Task goal: Give back every entry below, exactly as written.

─── Material for this task ───

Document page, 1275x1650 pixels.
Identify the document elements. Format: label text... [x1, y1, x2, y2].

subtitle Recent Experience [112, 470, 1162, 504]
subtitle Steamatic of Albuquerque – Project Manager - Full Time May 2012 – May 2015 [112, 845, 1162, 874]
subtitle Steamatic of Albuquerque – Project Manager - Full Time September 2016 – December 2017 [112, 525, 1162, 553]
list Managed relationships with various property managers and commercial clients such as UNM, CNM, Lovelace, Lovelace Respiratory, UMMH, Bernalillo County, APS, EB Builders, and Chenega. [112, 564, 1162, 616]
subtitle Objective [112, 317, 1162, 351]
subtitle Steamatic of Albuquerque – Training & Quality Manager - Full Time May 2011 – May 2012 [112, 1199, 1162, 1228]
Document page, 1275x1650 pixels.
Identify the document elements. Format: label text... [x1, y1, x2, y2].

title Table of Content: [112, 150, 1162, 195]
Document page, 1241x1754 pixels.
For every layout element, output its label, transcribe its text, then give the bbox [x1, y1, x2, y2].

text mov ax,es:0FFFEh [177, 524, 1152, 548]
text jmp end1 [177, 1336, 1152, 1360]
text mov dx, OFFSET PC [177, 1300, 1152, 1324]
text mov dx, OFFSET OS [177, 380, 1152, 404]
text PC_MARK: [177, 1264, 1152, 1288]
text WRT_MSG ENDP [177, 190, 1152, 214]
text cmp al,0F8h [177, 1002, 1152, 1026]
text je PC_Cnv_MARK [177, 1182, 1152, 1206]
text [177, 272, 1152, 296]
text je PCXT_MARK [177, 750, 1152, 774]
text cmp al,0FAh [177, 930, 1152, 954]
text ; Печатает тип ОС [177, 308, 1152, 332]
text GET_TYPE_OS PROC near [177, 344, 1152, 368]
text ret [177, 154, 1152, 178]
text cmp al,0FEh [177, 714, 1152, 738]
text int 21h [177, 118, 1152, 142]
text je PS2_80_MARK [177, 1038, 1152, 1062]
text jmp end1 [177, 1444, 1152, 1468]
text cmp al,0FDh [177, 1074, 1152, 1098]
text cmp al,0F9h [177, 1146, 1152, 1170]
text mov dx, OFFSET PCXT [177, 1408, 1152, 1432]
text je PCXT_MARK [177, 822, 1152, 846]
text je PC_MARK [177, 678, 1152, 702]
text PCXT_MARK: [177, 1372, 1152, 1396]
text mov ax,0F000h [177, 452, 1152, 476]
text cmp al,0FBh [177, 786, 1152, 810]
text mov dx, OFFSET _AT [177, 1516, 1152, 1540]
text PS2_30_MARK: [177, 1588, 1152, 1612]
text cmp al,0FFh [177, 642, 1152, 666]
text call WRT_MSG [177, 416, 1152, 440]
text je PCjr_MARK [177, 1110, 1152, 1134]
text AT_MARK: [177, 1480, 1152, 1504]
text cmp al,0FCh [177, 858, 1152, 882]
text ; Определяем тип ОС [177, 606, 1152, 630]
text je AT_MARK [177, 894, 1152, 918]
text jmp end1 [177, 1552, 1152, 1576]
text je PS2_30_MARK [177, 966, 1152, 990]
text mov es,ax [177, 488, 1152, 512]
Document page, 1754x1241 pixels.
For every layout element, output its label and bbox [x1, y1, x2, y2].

───

Solution to this task:
Document page, 1275x1650 pixels.
Identify the document elements. Format: label text... [x1, y1, x2, y2].

subtitle Recent Experience [112, 470, 1162, 504]
subtitle Steamatic of Albuquerque – Project Manager - Full Time May 2012 – May 2015 [112, 845, 1162, 874]
subtitle Steamatic of Albuquerque – Project Manager - Full Time September 2016 – December 2017 [112, 525, 1162, 553]
list Managed relationships with various property managers and commercial clients such as UNM, CNM, Lovelace, Lovelace Respiratory, UMMH, Bernalillo County, APS, EB Builders, and Chenega. [112, 564, 1162, 616]
subtitle Objective [112, 317, 1162, 351]
subtitle Steamatic of Albuquerque – Training & Quality Manager - Full Time May 2011 – May 2012 [112, 1199, 1162, 1228]
Document page, 1275x1650 pixels.
Identify the document elements. Format: label text... [x1, y1, x2, y2].

title Table of Content: [112, 150, 1162, 195]
Document page, 1241x1754 pixels.
For every layout element, output its label, transcribe its text, then give the bbox [x1, y1, x2, y2].

text mov ax,es:0FFFEh [177, 524, 1152, 548]
text jmp end1 [177, 1336, 1152, 1360]
text mov dx, OFFSET PC [177, 1300, 1152, 1324]
text mov dx, OFFSET OS [177, 380, 1152, 404]
text PC_MARK: [177, 1264, 1152, 1288]
text WRT_MSG ENDP [177, 190, 1152, 214]
text cmp al,0F8h [177, 1002, 1152, 1026]
text je PC_Cnv_MARK [177, 1182, 1152, 1206]
text [177, 272, 1152, 296]
text je PCXT_MARK [177, 750, 1152, 774]
text cmp al,0FAh [177, 930, 1152, 954]
text ; Печатает тип ОС [177, 308, 1152, 332]
text GET_TYPE_OS PROC near [177, 344, 1152, 368]
text ret [177, 154, 1152, 178]
text cmp al,0FEh [177, 714, 1152, 738]
text int 21h [177, 118, 1152, 142]
text je PS2_80_MARK [177, 1038, 1152, 1062]
text jmp end1 [177, 1444, 1152, 1468]
text cmp al,0FDh [177, 1074, 1152, 1098]
text cmp al,0F9h [177, 1146, 1152, 1170]
text mov dx, OFFSET PCXT [177, 1408, 1152, 1432]
text je PCXT_MARK [177, 822, 1152, 846]
text je PC_MARK [177, 678, 1152, 702]
text PCXT_MARK: [177, 1372, 1152, 1396]
text mov ax,0F000h [177, 452, 1152, 476]
text cmp al,0FBh [177, 786, 1152, 810]
text mov dx, OFFSET _AT [177, 1516, 1152, 1540]
text PS2_30_MARK: [177, 1588, 1152, 1612]
text cmp al,0FFh [177, 642, 1152, 666]
text call WRT_MSG [177, 416, 1152, 440]
text je PCjr_MARK [177, 1110, 1152, 1134]
text AT_MARK: [177, 1480, 1152, 1504]
text cmp al,0FCh [177, 858, 1152, 882]
text ; Определяем тип ОС [177, 606, 1152, 630]
text je AT_MARK [177, 894, 1152, 918]
text jmp end1 [177, 1552, 1152, 1576]
text je PS2_30_MARK [177, 966, 1152, 990]
text mov es,ax [177, 488, 1152, 512]
Document page, 1754x1241 pixels.
For every layout element, output its label and bbox [x1, y1, x2, y2].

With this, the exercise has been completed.